5) Aqui va a pasar algo horrible: En los setentas se pusieron de moda dos historias. que siempre le habian ocurrido a la cuñada de la prima de una amiga o al hijo del vecino de un compadre de un colega. En la primera historia, una atractiva joven comienza un juego de flirteo con un caballero igualmente atractivo dotado de impenetrables lentes oscuro (por la epoca de la historia, a juro tenian que ser Ray Ban perita). El galan se acerca a la damisela y entabla una conversacion con ella, haciendo alarde de su vasta cultura, prosapia y labia, pero sin quitarse los lentes en ningun momento. De pronto su discurso cambia, su voz enronquece, y el galan de marras le musita a la femina que el es un enviado de otro planeta que viene a advertirle que huya cuanto antes de la ciudad, ya que va a ocurrir un cataclismo que la destruira.

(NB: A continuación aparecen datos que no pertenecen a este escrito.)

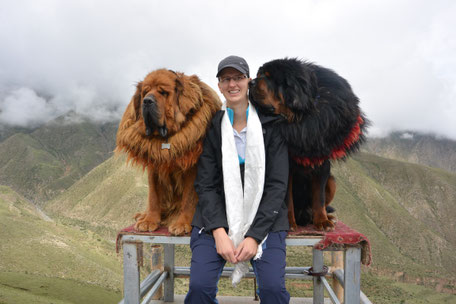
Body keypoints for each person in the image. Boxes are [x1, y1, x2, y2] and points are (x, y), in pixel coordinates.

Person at [184, 55, 290, 304]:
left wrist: (253, 236)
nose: (233, 84)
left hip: (266, 219)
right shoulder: (212, 128)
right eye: (226, 79)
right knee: (199, 288)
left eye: (238, 78)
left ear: (248, 82)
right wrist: (219, 232)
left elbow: (277, 185)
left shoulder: (273, 127)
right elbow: (206, 183)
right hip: (216, 218)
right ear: (219, 85)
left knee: (273, 289)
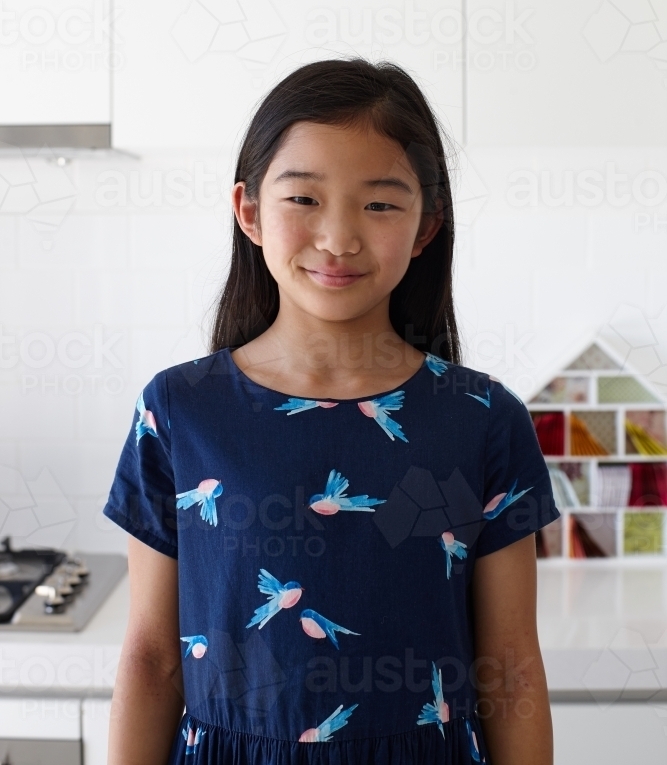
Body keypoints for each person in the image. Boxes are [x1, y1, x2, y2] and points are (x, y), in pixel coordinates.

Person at [104, 57, 560, 765]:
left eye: (379, 203)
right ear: (250, 212)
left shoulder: (480, 418)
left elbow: (510, 665)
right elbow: (153, 658)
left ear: (425, 225)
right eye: (304, 199)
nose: (339, 237)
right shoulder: (179, 411)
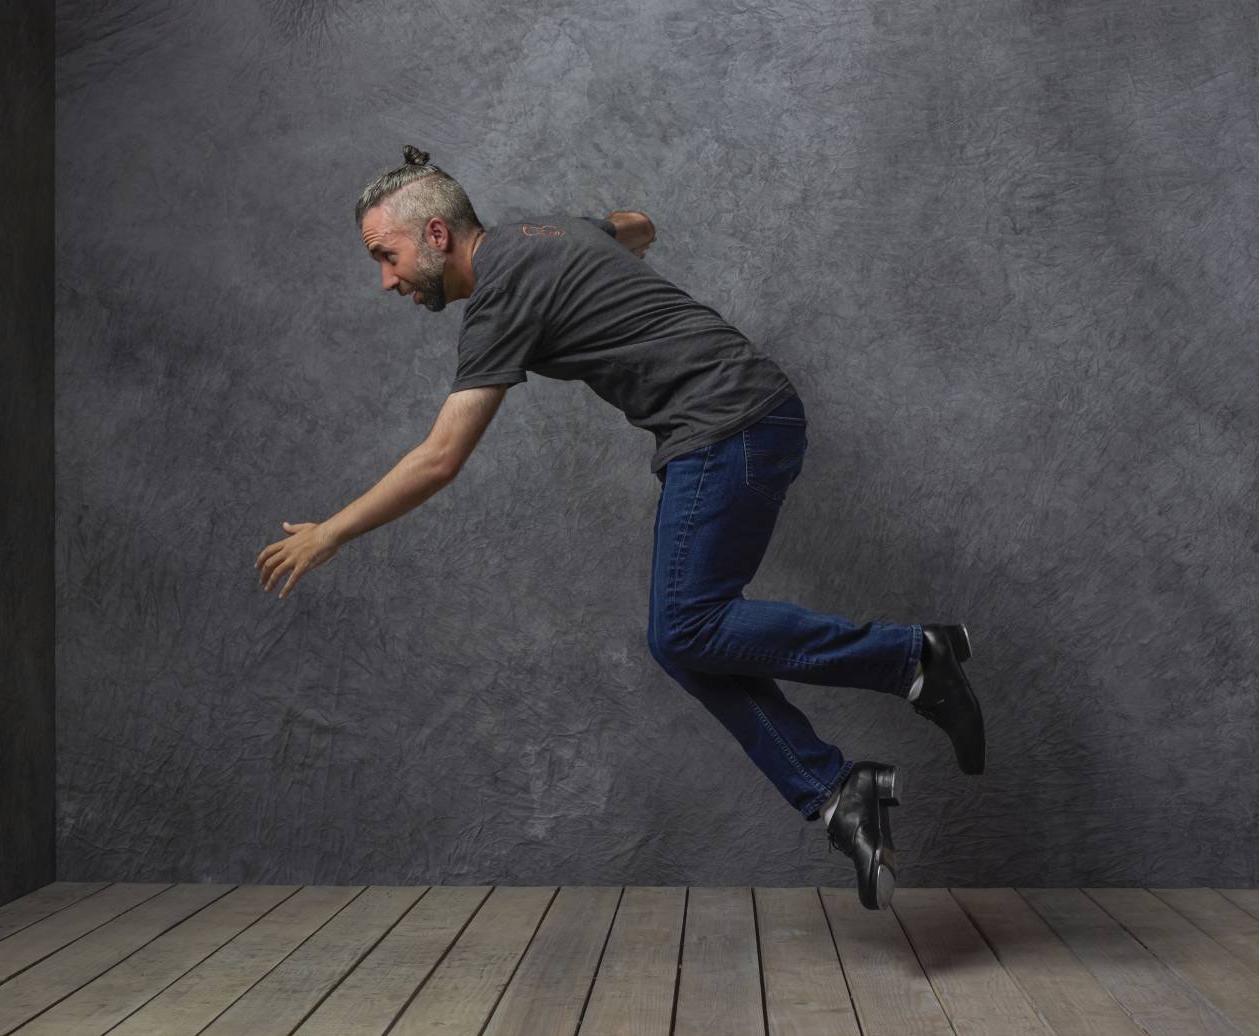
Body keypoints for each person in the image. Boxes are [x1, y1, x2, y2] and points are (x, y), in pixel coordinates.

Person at [254, 145, 986, 910]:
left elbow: (440, 459)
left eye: (387, 255)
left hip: (725, 422)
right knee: (686, 640)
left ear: (436, 235)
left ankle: (912, 658)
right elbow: (638, 224)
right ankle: (839, 792)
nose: (386, 280)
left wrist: (330, 532)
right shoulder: (546, 233)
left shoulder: (500, 295)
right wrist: (613, 243)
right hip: (743, 419)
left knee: (687, 629)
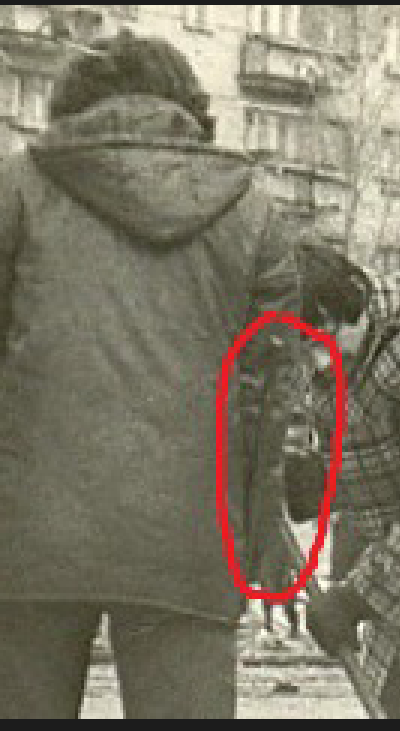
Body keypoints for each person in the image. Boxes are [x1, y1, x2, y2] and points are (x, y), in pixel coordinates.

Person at [0, 31, 300, 718]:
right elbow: (267, 399)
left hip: (26, 537)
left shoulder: (16, 189)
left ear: (70, 106)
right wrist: (259, 540)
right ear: (191, 110)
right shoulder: (252, 212)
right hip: (191, 539)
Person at [295, 244, 400, 718]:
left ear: (352, 299)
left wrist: (359, 595)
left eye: (323, 338)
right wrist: (322, 480)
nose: (318, 361)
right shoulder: (341, 359)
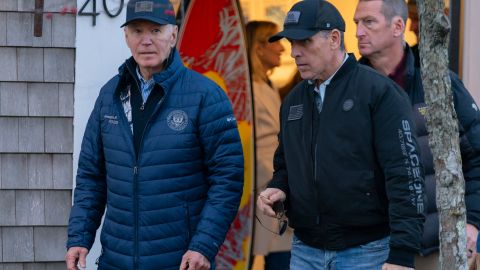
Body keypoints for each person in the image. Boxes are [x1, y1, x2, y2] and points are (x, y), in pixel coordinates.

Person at [64, 0, 244, 269]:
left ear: (173, 34)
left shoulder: (205, 96)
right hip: (116, 260)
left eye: (156, 31)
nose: (146, 41)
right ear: (126, 37)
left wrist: (203, 246)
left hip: (180, 260)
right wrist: (79, 236)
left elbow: (227, 180)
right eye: (137, 31)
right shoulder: (110, 96)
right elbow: (92, 175)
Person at [256, 0, 426, 269]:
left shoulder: (379, 92)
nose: (295, 53)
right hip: (304, 250)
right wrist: (278, 188)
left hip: (367, 251)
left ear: (334, 38)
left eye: (305, 42)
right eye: (292, 43)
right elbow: (286, 164)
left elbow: (405, 176)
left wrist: (402, 255)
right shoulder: (294, 100)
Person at [354, 0, 480, 269]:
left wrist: (472, 223)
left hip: (431, 248)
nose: (358, 32)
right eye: (356, 23)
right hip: (367, 250)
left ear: (398, 26)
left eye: (369, 22)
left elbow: (477, 156)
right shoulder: (350, 90)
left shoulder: (439, 84)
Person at [245, 20, 292, 270]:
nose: (283, 49)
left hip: (273, 186)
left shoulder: (267, 85)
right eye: (275, 41)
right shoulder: (250, 89)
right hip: (262, 187)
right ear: (259, 48)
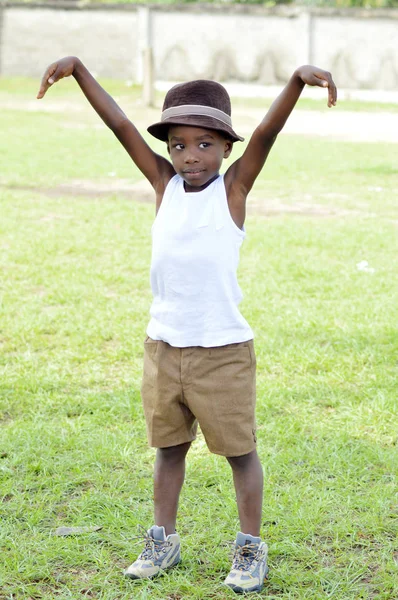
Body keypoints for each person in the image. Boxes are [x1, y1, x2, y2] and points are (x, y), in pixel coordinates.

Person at [37, 57, 336, 594]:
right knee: (168, 449)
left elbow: (268, 132)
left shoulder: (233, 191)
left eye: (204, 144)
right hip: (164, 348)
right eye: (178, 145)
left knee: (240, 454)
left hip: (222, 352)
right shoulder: (163, 184)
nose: (189, 156)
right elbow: (121, 126)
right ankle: (163, 539)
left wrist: (294, 82)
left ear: (226, 148)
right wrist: (80, 72)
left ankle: (249, 549)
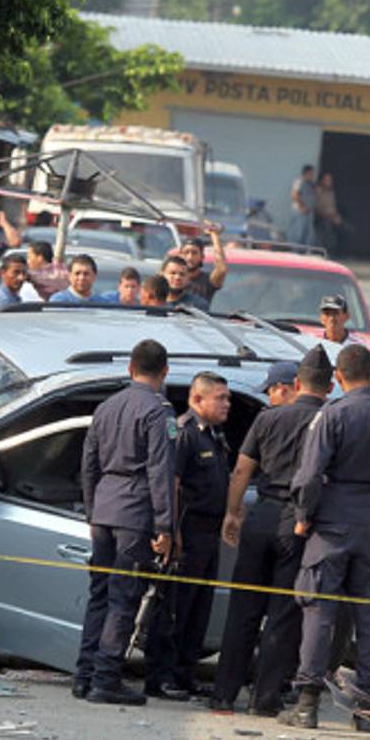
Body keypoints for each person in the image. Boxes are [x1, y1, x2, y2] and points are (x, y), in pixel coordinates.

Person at [281, 345, 370, 728]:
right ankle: (368, 705)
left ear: (338, 378)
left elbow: (308, 476)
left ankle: (307, 704)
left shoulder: (331, 416)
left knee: (319, 609)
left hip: (333, 525)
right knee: (369, 613)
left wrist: (304, 516)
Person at [211, 351, 332, 715]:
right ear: (328, 386)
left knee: (243, 609)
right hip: (299, 524)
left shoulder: (267, 419)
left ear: (295, 384)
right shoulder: (328, 422)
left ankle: (223, 694)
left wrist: (232, 515)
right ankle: (264, 698)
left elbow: (241, 472)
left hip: (261, 516)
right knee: (283, 612)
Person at [74, 340, 177, 707]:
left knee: (99, 594)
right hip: (134, 511)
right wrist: (166, 527)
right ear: (163, 373)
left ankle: (84, 675)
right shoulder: (158, 411)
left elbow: (88, 464)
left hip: (104, 507)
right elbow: (160, 471)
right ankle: (106, 679)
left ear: (131, 369)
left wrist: (92, 511)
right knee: (123, 598)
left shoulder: (106, 407)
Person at [144, 372, 232, 700]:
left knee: (198, 609)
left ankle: (184, 672)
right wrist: (173, 533)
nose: (226, 405)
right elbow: (173, 484)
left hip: (209, 534)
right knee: (174, 609)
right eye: (220, 398)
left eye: (227, 399)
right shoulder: (183, 433)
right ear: (198, 400)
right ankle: (161, 675)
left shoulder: (212, 435)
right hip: (188, 531)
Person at [180, 227, 227, 304]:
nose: (190, 257)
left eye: (194, 253)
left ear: (202, 257)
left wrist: (214, 235)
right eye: (186, 252)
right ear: (180, 255)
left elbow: (221, 268)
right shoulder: (173, 278)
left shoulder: (208, 280)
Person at [314, 173, 345, 255]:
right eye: (327, 180)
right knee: (326, 233)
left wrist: (336, 216)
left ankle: (335, 252)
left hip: (332, 217)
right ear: (322, 181)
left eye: (330, 180)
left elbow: (332, 206)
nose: (329, 182)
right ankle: (323, 253)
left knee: (343, 228)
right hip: (322, 217)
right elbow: (317, 207)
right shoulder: (318, 191)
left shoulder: (331, 192)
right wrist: (329, 216)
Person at [287, 165, 317, 247]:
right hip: (300, 211)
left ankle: (304, 252)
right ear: (307, 173)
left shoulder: (311, 184)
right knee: (298, 233)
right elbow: (294, 195)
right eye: (311, 173)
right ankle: (294, 251)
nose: (313, 175)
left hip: (308, 212)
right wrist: (303, 206)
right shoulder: (299, 182)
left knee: (307, 235)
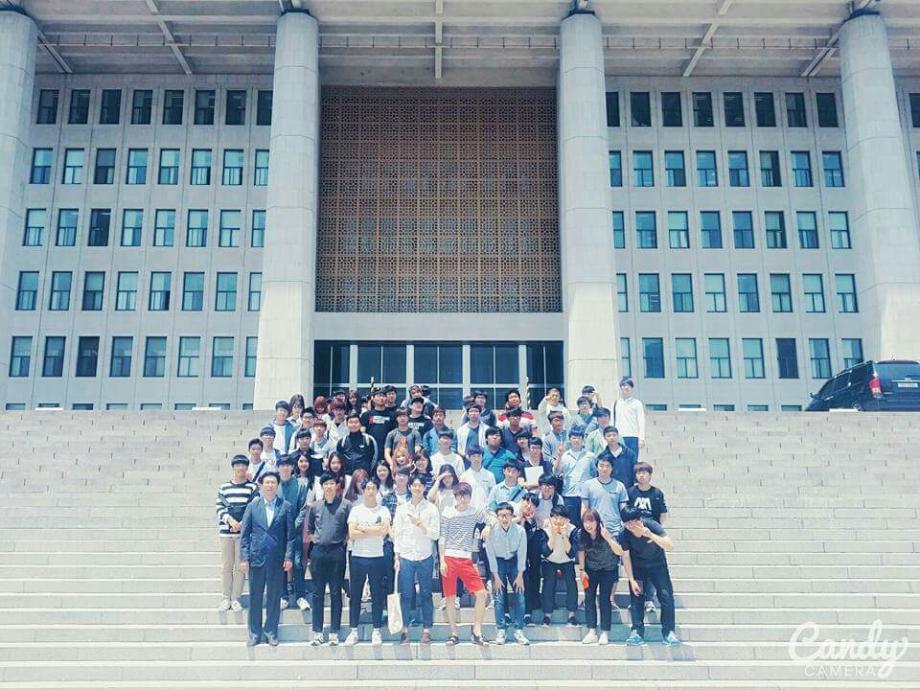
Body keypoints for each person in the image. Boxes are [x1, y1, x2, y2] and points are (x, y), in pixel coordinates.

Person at [239, 471, 295, 647]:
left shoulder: (285, 506)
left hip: (276, 560)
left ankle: (271, 632)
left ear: (277, 486)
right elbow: (245, 535)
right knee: (255, 597)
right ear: (261, 485)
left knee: (274, 598)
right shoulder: (252, 506)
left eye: (273, 482)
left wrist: (288, 556)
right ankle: (254, 633)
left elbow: (291, 536)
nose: (270, 485)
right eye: (267, 482)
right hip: (256, 558)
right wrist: (244, 557)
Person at [438, 482, 490, 645]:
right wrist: (441, 560)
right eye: (460, 495)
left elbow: (491, 518)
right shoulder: (447, 512)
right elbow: (442, 537)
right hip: (449, 557)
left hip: (466, 558)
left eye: (466, 495)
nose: (463, 498)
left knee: (482, 593)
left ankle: (477, 630)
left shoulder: (475, 512)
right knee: (450, 597)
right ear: (455, 496)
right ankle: (454, 633)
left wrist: (488, 526)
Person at [619, 507, 679, 646]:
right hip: (638, 568)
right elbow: (626, 557)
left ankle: (669, 632)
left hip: (658, 566)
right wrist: (631, 580)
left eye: (634, 521)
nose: (631, 525)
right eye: (627, 523)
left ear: (640, 519)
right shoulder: (624, 534)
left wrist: (650, 535)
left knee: (666, 596)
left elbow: (669, 545)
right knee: (636, 598)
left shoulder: (652, 525)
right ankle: (637, 632)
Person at [393, 473, 441, 645]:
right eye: (414, 485)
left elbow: (435, 534)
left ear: (424, 488)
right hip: (406, 556)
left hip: (425, 556)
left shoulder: (431, 509)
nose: (417, 488)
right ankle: (404, 631)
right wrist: (396, 556)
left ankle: (427, 631)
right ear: (410, 487)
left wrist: (420, 524)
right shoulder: (402, 509)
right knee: (406, 594)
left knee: (426, 594)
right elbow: (397, 533)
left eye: (420, 485)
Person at [305, 472, 352, 646]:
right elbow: (310, 529)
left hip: (337, 552)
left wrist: (340, 544)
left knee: (335, 592)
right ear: (322, 487)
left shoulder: (346, 505)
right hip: (318, 552)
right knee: (317, 593)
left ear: (337, 486)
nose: (329, 487)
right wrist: (317, 541)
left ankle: (334, 632)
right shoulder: (316, 506)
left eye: (332, 483)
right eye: (326, 484)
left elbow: (349, 529)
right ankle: (317, 632)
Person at [344, 479, 390, 645]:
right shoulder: (356, 510)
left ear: (377, 491)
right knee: (355, 594)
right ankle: (353, 630)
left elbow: (383, 531)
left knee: (377, 594)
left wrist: (363, 528)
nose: (370, 491)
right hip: (358, 556)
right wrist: (373, 530)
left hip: (377, 556)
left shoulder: (383, 510)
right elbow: (352, 534)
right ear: (363, 491)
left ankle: (376, 630)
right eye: (368, 488)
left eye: (373, 488)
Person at [578, 508, 629, 645]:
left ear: (597, 522)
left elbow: (619, 552)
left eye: (591, 521)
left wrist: (608, 538)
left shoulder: (606, 532)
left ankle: (605, 632)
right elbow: (581, 551)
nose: (588, 525)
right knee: (589, 598)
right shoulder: (581, 534)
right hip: (591, 569)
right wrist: (582, 569)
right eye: (585, 522)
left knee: (605, 599)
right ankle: (592, 631)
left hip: (608, 569)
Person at [216, 454, 258, 613]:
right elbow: (219, 508)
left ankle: (236, 598)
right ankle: (225, 598)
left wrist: (241, 524)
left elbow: (254, 507)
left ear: (247, 467)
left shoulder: (252, 487)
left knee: (241, 567)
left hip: (244, 534)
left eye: (243, 465)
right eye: (237, 465)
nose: (240, 468)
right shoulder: (224, 487)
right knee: (226, 566)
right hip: (226, 533)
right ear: (233, 467)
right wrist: (231, 521)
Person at [627, 461, 669, 614]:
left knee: (651, 569)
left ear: (650, 475)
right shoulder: (631, 492)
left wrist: (656, 530)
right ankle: (636, 599)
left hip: (650, 534)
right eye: (639, 473)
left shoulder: (656, 493)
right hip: (634, 534)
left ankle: (649, 599)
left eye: (644, 473)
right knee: (635, 568)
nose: (642, 475)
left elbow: (663, 513)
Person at [486, 503, 530, 645]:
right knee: (498, 596)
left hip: (514, 560)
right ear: (497, 517)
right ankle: (501, 629)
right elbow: (490, 555)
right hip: (498, 562)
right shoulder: (490, 532)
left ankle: (519, 629)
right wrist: (496, 577)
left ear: (512, 516)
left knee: (520, 594)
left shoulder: (520, 531)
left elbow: (522, 554)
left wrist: (520, 574)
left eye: (507, 515)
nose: (504, 518)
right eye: (501, 515)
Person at [537, 504, 578, 627]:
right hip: (550, 561)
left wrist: (564, 535)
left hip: (567, 561)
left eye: (562, 518)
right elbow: (545, 552)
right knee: (548, 584)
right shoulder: (546, 529)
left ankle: (571, 615)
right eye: (555, 517)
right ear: (551, 518)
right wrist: (554, 535)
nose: (558, 521)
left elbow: (571, 553)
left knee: (572, 583)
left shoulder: (573, 530)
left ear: (568, 519)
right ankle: (547, 615)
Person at [278, 456, 309, 611]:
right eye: (282, 465)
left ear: (292, 467)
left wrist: (293, 526)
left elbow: (303, 508)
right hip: (277, 532)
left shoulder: (300, 485)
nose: (285, 468)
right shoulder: (273, 484)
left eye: (288, 465)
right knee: (280, 563)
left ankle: (300, 596)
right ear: (278, 467)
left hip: (294, 531)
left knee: (296, 563)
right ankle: (283, 596)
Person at [554, 428, 597, 528]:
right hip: (569, 495)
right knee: (571, 525)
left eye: (579, 438)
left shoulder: (590, 456)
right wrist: (559, 456)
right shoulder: (564, 456)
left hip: (586, 496)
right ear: (569, 439)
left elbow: (594, 474)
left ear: (583, 440)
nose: (577, 440)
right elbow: (556, 472)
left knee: (587, 523)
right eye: (574, 438)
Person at [580, 454, 629, 538]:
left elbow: (623, 509)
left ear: (612, 468)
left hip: (615, 530)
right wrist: (585, 526)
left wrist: (623, 525)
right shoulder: (587, 485)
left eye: (607, 466)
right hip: (594, 529)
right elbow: (584, 508)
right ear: (596, 467)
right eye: (601, 465)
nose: (604, 469)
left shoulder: (620, 486)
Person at [518, 493, 543, 626]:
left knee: (534, 574)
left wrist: (532, 519)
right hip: (518, 553)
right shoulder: (514, 513)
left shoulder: (534, 518)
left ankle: (534, 601)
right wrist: (521, 519)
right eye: (527, 502)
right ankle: (525, 610)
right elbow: (519, 536)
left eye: (533, 505)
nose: (529, 506)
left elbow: (541, 525)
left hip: (532, 551)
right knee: (524, 577)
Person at [595, 426, 637, 495]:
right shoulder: (602, 456)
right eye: (609, 435)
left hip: (627, 490)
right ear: (604, 437)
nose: (612, 438)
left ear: (618, 436)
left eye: (614, 435)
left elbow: (635, 471)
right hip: (609, 491)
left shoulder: (629, 454)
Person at [613, 378, 646, 459]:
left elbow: (641, 421)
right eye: (624, 385)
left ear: (632, 388)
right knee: (619, 461)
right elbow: (612, 421)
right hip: (619, 437)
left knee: (632, 461)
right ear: (620, 387)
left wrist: (641, 438)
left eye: (629, 385)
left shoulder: (637, 403)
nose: (626, 387)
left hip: (633, 437)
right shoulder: (616, 403)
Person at [360, 390, 395, 466]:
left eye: (383, 396)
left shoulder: (392, 415)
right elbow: (362, 433)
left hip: (387, 450)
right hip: (370, 450)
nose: (381, 398)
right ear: (373, 398)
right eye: (379, 396)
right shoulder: (366, 415)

La chica se rie y le pide que pruebe lo que dice. Por toda respuesta el galan-alienigena se quita los lentes y dos potentes rayos de luz brotan de sus ojos, cual espadas de star wars. La chica enloquece y es internada en un manicomio (nadie aclaró nunca como se supo la historia si la chica estaba chalada, y porque nadie mas en la fuente de soda se dio cuenta de los rayos oculares ni enloqueció) Quienes vivan en Caracas (y hayan nacido antes de 1970) quizas recordarán que la supuesta fecha del cataclismo era el 28 de agosto de 1977, y mucha gente realmente se fue de Caracas ese dia; por si acaso.

La seguna historia cuenta que una persona iba por la calle, y ve a una mujer anciana y miserable pidiendo limosna con un niño en brazos. Al acercarse el transeunte, nota que el bebe en cuestion es horriblemente deforme por lo que (sin pizca de discrecion) exclama "¡Que niño tan feo!" A lo que la anciana responde: "Mas feo es lo que va a pasar aqui JAJAJAJAJAJAJAJAJA" (Risa tipo fantasmagórico). El tipo queda aturdido con la risa, y al volver a mirar, la mujer y el niño han desaparecido.

Como ven, ya pasaron mas de 30 años desde el nacimiento de estas historias y nunca se demostro que los diablitos fuesen de rata, nunca se conviertieron en pescado quienes se bañaron un viernes santo, y menos aun les cayo pava, mabita o malfario a quienes se cortaron las uñas un domingo o dejaron un paraguas abierto bajo un techo.

Tampoco ocurrio ninguna catastrofe en Caracas... bueno, aunque pensandolo bien... mejor no sigo, para no terminar, como siempre, hablando del actual regimen.